## start

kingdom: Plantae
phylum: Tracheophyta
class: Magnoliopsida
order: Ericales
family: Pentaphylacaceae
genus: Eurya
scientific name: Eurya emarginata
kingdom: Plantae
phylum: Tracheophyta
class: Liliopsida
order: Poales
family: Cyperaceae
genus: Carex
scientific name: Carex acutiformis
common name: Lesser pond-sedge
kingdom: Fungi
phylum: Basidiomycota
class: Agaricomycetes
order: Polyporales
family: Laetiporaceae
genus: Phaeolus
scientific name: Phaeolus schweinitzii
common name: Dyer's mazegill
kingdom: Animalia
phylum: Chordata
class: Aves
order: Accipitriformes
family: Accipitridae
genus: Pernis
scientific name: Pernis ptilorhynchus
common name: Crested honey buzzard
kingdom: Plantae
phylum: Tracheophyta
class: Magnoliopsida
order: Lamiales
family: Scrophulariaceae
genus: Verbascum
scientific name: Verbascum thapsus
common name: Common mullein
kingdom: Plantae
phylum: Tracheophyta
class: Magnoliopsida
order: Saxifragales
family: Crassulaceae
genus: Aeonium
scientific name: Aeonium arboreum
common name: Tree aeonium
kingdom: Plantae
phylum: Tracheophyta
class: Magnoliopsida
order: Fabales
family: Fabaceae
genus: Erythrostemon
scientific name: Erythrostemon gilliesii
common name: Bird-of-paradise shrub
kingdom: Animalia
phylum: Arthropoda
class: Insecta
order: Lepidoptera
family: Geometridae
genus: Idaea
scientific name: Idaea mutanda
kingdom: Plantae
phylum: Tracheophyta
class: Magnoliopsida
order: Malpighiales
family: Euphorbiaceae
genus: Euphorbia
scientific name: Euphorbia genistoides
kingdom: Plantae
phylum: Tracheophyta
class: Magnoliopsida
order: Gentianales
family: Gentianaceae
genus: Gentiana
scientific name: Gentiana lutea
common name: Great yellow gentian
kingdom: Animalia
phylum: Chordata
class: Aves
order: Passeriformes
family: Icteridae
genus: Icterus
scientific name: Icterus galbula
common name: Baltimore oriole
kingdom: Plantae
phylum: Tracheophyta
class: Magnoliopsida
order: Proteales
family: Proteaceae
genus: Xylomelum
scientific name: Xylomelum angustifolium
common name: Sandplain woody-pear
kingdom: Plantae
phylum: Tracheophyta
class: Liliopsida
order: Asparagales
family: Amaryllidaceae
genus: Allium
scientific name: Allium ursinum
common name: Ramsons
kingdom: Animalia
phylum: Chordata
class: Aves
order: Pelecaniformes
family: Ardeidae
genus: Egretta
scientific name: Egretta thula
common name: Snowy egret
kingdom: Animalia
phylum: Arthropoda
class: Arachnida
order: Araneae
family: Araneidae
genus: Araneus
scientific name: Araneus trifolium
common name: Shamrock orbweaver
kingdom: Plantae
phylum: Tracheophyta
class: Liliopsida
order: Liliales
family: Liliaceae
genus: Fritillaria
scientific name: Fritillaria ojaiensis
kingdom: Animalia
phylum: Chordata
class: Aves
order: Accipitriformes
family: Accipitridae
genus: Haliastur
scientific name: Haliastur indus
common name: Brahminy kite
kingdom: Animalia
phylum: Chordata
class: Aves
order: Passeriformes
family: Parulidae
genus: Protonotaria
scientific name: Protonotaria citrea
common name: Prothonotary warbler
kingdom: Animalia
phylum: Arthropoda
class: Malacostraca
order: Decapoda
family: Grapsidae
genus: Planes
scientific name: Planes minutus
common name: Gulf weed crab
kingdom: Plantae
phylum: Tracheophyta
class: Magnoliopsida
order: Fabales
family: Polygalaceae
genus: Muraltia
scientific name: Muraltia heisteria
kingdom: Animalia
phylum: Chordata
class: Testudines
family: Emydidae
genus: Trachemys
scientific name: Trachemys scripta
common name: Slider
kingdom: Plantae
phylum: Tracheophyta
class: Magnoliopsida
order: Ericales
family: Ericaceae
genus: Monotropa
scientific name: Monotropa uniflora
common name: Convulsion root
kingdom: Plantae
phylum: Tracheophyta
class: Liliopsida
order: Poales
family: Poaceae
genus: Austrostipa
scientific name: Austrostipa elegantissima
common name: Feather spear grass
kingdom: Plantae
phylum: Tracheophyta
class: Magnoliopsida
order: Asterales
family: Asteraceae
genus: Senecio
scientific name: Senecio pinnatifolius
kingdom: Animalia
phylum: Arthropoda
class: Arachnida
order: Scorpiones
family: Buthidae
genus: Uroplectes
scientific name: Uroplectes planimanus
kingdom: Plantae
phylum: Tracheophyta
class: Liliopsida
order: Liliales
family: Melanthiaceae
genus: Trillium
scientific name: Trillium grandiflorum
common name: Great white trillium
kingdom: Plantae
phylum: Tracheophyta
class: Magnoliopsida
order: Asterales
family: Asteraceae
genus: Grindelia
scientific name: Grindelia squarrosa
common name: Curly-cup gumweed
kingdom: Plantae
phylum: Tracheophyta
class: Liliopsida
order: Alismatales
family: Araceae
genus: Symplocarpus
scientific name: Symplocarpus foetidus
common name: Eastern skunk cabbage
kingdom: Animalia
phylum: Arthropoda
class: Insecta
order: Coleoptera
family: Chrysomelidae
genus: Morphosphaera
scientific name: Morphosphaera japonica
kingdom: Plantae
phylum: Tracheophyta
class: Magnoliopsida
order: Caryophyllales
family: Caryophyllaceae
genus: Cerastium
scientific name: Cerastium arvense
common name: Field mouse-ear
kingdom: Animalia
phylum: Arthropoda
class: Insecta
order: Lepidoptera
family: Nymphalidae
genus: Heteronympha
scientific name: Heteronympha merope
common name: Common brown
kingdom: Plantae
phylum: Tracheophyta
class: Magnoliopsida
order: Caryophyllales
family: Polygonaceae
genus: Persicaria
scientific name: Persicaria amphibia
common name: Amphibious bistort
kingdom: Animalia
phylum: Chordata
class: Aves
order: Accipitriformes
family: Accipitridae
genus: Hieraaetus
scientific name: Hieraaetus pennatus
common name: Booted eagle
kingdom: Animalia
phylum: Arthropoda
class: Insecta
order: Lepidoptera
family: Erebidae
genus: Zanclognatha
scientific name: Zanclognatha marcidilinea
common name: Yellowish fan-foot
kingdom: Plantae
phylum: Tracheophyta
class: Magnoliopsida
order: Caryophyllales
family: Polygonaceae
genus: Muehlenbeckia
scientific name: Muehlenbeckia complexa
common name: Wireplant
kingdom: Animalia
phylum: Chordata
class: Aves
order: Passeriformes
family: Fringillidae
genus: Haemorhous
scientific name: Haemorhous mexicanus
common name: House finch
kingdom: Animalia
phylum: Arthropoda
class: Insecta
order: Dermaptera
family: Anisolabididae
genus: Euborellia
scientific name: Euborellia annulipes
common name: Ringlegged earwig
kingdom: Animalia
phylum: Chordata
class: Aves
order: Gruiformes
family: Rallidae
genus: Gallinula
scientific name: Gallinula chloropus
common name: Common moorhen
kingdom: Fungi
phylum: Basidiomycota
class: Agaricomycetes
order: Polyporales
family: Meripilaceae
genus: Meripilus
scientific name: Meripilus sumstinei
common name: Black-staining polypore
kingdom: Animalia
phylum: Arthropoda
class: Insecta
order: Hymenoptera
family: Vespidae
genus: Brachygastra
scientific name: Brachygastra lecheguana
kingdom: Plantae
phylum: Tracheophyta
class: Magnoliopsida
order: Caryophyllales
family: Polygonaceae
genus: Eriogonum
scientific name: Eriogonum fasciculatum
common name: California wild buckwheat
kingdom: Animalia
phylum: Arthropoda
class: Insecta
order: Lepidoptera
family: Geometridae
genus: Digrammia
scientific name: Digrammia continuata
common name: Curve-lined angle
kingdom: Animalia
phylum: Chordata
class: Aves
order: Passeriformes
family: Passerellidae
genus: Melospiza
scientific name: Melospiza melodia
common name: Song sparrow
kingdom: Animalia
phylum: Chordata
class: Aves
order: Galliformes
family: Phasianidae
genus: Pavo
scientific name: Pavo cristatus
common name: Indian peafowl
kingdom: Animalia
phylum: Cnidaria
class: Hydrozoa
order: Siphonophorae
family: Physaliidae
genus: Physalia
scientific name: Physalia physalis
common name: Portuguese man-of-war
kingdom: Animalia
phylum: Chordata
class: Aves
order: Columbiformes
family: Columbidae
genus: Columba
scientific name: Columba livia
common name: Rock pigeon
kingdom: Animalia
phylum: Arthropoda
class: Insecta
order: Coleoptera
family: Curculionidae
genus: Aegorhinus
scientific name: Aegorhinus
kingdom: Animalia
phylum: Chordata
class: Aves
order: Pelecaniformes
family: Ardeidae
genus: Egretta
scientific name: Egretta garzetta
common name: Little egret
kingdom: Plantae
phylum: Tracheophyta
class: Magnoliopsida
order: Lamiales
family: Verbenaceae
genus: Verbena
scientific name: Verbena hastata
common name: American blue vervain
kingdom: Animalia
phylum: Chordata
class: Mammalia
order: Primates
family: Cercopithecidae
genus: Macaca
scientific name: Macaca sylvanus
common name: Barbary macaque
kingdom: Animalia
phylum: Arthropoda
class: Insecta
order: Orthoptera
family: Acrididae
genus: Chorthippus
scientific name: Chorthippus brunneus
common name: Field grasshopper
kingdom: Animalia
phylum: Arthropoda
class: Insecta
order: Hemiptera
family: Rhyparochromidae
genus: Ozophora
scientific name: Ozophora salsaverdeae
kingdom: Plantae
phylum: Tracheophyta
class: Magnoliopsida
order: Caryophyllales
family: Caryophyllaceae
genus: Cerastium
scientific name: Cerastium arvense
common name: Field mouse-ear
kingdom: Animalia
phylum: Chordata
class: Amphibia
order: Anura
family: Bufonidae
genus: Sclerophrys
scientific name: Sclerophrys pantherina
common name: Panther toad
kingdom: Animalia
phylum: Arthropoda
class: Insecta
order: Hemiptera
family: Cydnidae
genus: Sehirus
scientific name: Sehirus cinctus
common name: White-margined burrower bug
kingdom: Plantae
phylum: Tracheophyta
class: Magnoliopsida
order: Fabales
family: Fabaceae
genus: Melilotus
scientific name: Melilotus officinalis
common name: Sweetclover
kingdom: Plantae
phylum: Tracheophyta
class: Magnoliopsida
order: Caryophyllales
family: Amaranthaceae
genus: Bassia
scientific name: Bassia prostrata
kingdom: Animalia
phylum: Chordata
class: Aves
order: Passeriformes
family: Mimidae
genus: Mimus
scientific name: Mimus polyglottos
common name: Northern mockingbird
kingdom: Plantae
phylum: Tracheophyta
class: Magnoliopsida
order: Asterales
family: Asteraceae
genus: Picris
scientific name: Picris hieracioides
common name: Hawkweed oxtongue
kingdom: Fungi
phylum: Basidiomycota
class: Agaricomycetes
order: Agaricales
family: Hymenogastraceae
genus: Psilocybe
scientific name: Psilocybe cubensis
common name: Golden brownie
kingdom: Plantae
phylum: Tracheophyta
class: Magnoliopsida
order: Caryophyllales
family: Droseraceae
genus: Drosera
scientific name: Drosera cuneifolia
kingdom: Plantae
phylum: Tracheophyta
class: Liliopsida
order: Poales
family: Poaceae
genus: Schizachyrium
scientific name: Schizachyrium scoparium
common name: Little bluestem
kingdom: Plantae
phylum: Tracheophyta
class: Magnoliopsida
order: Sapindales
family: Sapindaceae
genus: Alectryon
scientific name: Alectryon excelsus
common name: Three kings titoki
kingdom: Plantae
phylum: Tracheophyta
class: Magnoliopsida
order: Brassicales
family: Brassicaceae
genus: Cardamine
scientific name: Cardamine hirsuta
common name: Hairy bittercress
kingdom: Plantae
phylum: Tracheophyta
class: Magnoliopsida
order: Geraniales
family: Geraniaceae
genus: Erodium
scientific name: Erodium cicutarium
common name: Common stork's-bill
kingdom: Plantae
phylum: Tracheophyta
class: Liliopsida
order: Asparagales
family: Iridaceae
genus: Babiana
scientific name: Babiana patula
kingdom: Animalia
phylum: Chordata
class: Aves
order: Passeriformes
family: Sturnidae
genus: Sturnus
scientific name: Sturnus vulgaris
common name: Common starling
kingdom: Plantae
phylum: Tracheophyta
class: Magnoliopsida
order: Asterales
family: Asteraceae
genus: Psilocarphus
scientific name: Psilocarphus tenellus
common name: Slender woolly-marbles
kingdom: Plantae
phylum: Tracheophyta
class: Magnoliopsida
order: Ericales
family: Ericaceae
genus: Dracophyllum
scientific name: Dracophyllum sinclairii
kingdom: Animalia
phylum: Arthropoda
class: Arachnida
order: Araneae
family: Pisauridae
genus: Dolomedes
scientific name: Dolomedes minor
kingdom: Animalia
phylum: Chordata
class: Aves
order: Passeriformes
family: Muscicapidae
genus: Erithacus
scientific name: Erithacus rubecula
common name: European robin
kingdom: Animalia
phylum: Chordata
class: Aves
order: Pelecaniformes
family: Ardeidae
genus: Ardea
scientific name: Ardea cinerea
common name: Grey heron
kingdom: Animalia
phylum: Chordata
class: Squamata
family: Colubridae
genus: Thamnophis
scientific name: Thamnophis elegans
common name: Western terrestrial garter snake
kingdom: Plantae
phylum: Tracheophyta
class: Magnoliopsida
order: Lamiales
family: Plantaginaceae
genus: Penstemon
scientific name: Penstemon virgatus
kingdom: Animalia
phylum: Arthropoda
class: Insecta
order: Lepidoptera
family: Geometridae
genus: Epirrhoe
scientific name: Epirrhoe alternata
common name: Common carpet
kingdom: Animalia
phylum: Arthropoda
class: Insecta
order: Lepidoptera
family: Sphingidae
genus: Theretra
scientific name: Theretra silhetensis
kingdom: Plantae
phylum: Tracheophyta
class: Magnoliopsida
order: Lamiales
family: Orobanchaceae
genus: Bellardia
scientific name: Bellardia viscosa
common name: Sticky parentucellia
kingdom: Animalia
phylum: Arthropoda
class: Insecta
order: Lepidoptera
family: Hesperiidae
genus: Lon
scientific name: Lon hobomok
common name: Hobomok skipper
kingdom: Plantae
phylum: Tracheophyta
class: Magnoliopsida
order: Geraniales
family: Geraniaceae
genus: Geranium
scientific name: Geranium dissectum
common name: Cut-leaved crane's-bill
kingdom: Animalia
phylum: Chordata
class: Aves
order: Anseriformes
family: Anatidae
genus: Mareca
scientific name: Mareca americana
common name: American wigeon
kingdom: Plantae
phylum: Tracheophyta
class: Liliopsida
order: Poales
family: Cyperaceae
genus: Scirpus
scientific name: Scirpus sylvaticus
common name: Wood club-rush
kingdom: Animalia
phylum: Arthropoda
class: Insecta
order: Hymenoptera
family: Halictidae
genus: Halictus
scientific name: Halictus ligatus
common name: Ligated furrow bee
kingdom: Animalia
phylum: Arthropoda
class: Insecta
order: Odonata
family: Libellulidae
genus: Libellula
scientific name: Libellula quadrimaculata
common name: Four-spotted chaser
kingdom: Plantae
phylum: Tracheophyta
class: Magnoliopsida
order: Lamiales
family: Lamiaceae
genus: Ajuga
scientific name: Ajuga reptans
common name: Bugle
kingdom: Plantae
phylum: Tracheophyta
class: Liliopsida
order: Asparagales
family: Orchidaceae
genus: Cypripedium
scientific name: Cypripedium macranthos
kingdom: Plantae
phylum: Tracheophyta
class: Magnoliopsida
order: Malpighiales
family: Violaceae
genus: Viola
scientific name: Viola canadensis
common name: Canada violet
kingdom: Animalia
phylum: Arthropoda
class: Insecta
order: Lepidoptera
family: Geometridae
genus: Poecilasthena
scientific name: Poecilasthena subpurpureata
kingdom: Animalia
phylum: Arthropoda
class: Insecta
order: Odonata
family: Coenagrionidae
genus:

## end

Can you give the lines of the data above as a numbered list, starting at the very first line and ending with the line that contains "genus: Icterus", both included, with any blank lines left out?

## [THE SOLUTION]
1. kingdom: Plantae
2. phylum: Tracheophyta
3. class: Magnoliopsida
4. order: Ericales
5. family: Pentaphylacaceae
6. genus: Eurya
7. scientific name: Eurya emarginata
8. kingdom: Plantae
9. phylum: Tracheophyta
10. class: Liliopsida
11. order: Poales
12. family: Cyperaceae
13. genus: Carex
14. scientific name: Carex acutiformis
15. common name: Lesser pond-sedge
16. kingdom: Fungi
17. phylum: Basidiomycota
18. class: Agaricomycetes
19. order: Polyporales
20. family: Laetiporaceae
21. genus: Phaeolus
22. scientific name: Phaeolus schweinitzii
23. common name: Dyer's mazegill
24. kingdom: Animalia
25. phylum: Chordata
26. class: Aves
27. order: Accipitriformes
28. family: Accipitridae
29. genus: Pernis
30. scientific name: Pernis ptilorhynchus
31. common name: Crested honey buzzard
32. kingdom: Plantae
33. phylum: Tracheophyta
34. class: Magnoliopsida
35. order: Lamiales
36. family: Scrophulariaceae
37. genus: Verbascum
38. scientific name: Verbascum thapsus
39. common name: Common mullein
40. kingdom: Plantae
41. phylum: Tracheophyta
42. class: Magnoliopsida
43. order: Saxifragales
44. family: Crassulaceae
45. genus: Aeonium
46. scientific name: Aeonium arboreum
47. common name: Tree aeonium
48. kingdom: Plantae
49. phylum: Tracheophyta
50. class: Magnoliopsida
51. order: Fabales
52. family: Fabaceae
53. genus: Erythrostemon
54. scientific name: Erythrostemon gilliesii
55. common name: Bird-of-paradise shrub
56. kingdom: Animalia
57. phylum: Arthropoda
58. class: Insecta
59. order: Lepidoptera
60. family: Geometridae
61. genus: Idaea
62. scientific name: Idaea mutanda
63. kingdom: Plantae
64. phylum: Tracheophyta
65. class: Magnoliopsida
66. order: Malpighiales
67. family: Euphorbiaceae
68. genus: Euphorbia
69. scientific name: Euphorbia genistoides
70. kingdom: Plantae
71. phylum: Tracheophyta
72. class: Magnoliopsida
73. order: Gentianales
74. family: Gentianaceae
75. genus: Gentiana
76. scientific name: Gentiana lutea
77. common name: Great yellow gentian
78. kingdom: Animalia
79. phylum: Chordata
80. class: Aves
81. order: Passeriformes
82. family: Icteridae
83. genus: Icterus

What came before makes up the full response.